▶ DOCUMENT EXTRACT:
----------------

Dynamic usage of Ocaml evaluator?

From: Jan Skibinski (jans@numeric-quest.com)
Date: Thu Jun 18 1998 - 10:48:42 MET DST


Date: Thu, 18 Jun 1998 03:48:42 -0500 (CDT)
From: Jan Skibinski <jans@numeric-quest.com>
To: caml-list@inria.fr
Subject: Dynamic usage of Ocaml evaluator?

I'm sorry for this unilingual message - I do not speak French.

I am in a process of writing a portable dynamic writer of Adobe PDF
documents. The package contains series of scripts for three functional
languages: Q, Haskell and Ocaml, which all interface to the same C
driver. The driver does the low level work of talking to PDFlib
- a freely available third party library.

The scripts make use of ascii files with data for plots, tables,
plain text and HTML-like tag annotated information. The data is
portable in a sense that any of those languages use the same
sources and produce the same output - the PDF documents. One special
pair of tags <eval> and </eval> admits sequences of a universal code,
which look alike in all three languages, and if this is not possible
because of the syntax differences, then the language specific tags can
be used, such as <ocaml> and </ocaml>.

----------------

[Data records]
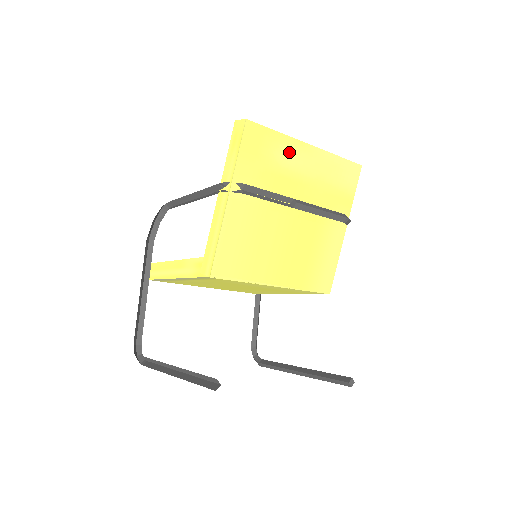
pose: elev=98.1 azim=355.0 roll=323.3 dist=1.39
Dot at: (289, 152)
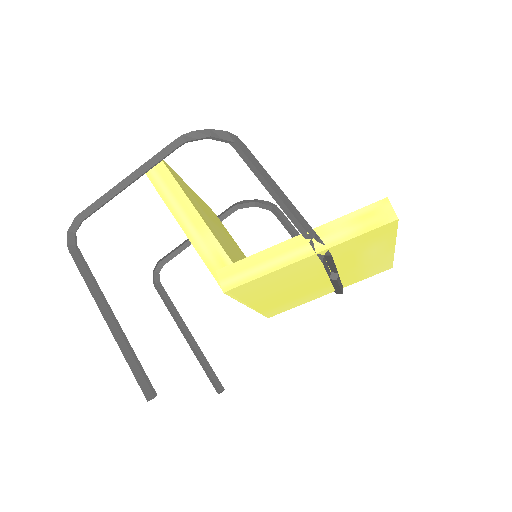
Dot at: (380, 247)
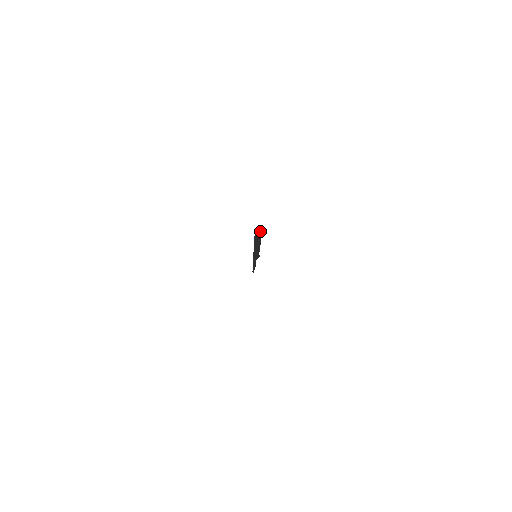
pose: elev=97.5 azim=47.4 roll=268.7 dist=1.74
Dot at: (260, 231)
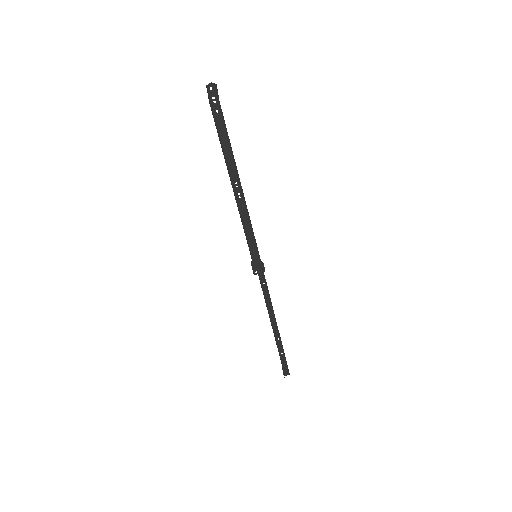
Dot at: (210, 83)
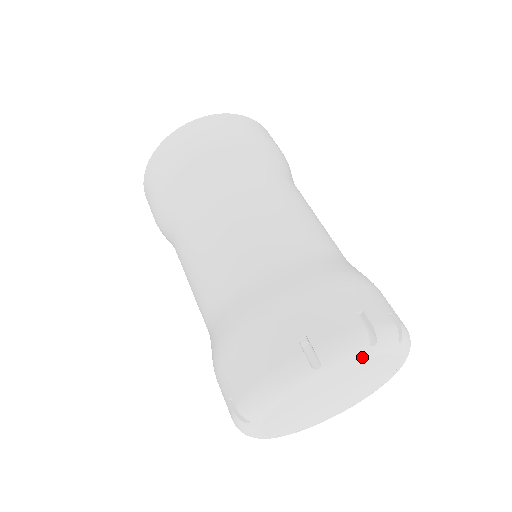
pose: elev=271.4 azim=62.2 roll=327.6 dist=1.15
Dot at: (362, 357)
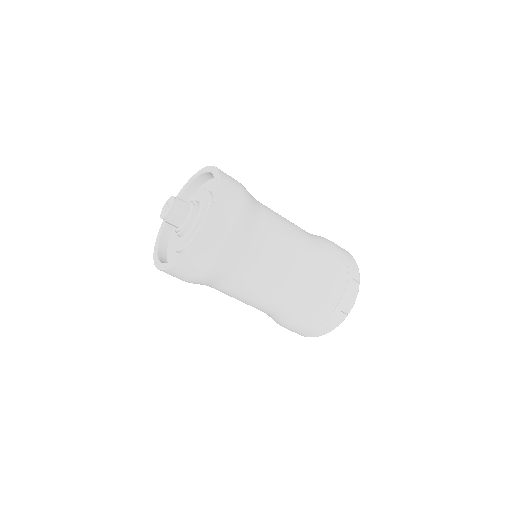
Dot at: occluded
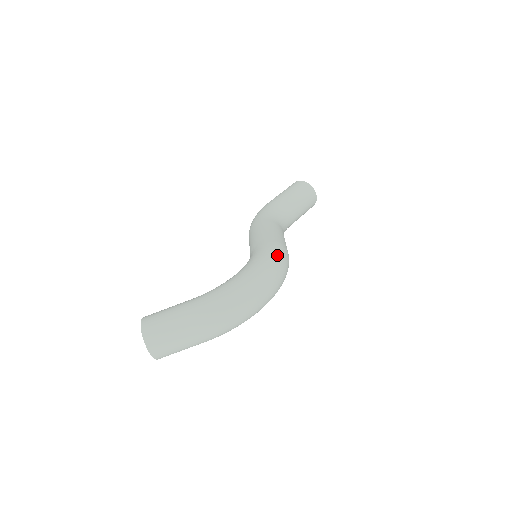
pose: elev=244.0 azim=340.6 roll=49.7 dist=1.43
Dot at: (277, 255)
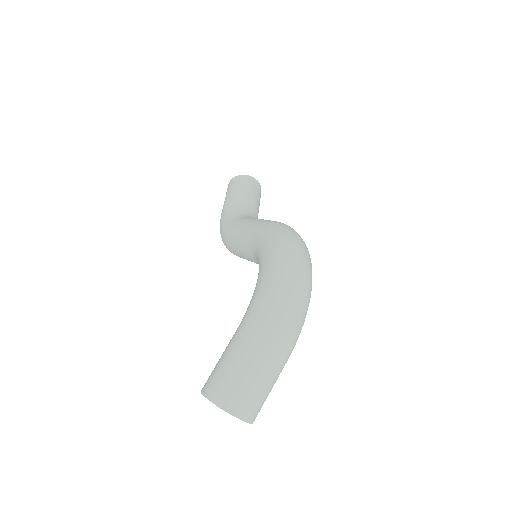
Dot at: (280, 228)
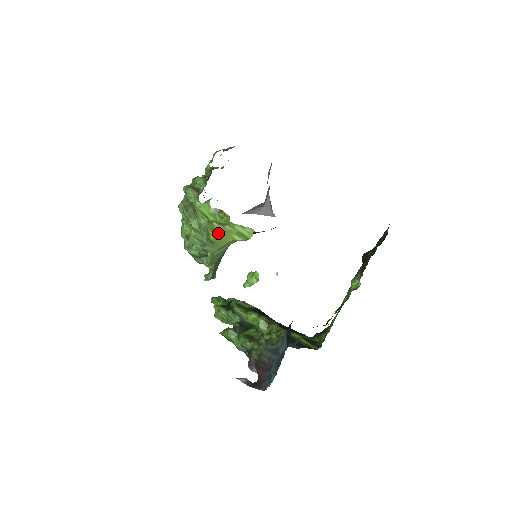
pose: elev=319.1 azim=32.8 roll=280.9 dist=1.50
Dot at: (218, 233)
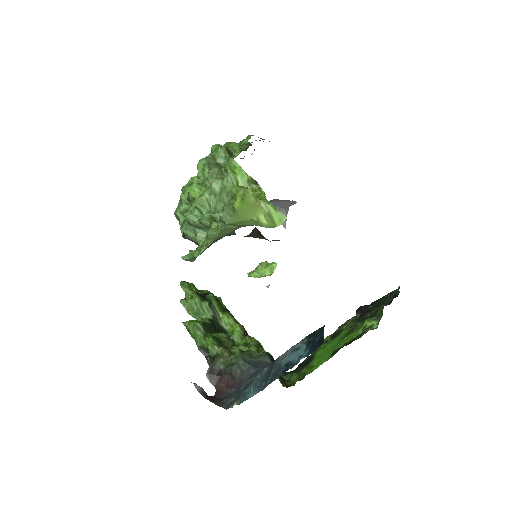
Dot at: (247, 203)
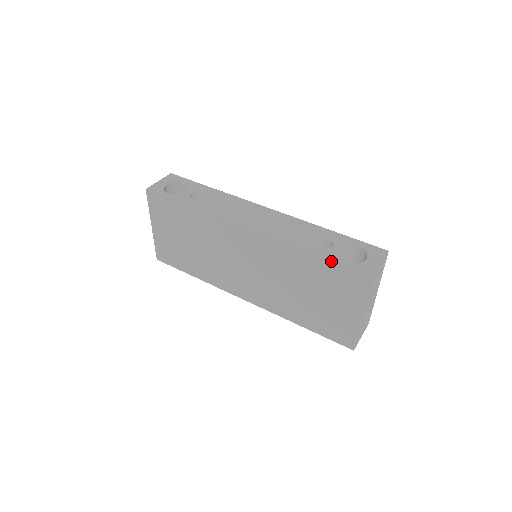
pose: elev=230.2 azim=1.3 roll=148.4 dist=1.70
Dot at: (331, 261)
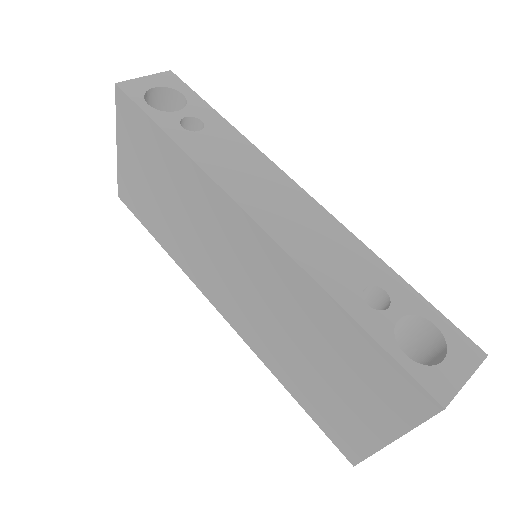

----------------

▶ GOAL: Carry on the mailing-list message about dynamic use of the Ocaml evaluator, picking up right after its last sentence.

▶ REPLY TO THE EXERCISE:
The obvious way of parsing the code from the external files is to
take an advantage of the evaluators residing in the specific
interpreters (toplevels). With Q there is no problem at all:
it accepts strings containing Q expressions, compiles them on the
fly and evaluates them within the current environment.

Ocaml requires that the code should reside in a *.ml file, therefore
I create such a file on the fly, say "phrases.ml", write required "open"
instructions, copy code from tagged file to "phrases.ml", close the
file and finally invoke 'Toploop.run_script "phrases.ml"' to evaluate
the expressions from this file. They usually plot something, draw
tables, etc.

Is there any better way to do it? Is the code below correct? It works,
but I am afraid that it might leave the toplevel in some unstable state.
Normally I do exit from the toplevel after I finished producing the
document (70 or so pages), but I wonder what might go wrong on a long
run?
 
Jan Skibinski
Huntsville, Ontario, Canada

val eval_until : string -> out_channel -> number list
                -> string -> unit
let eval_until t f lv s =
        (* --------------------------------- *)
        (* Read lines from file "f", ignore *)
        (* empty lines and comments, and *)
        (* evaluate lines of Ocaml code *)
        (* until tag "t" is found. *)
        (* --------------------------------- *)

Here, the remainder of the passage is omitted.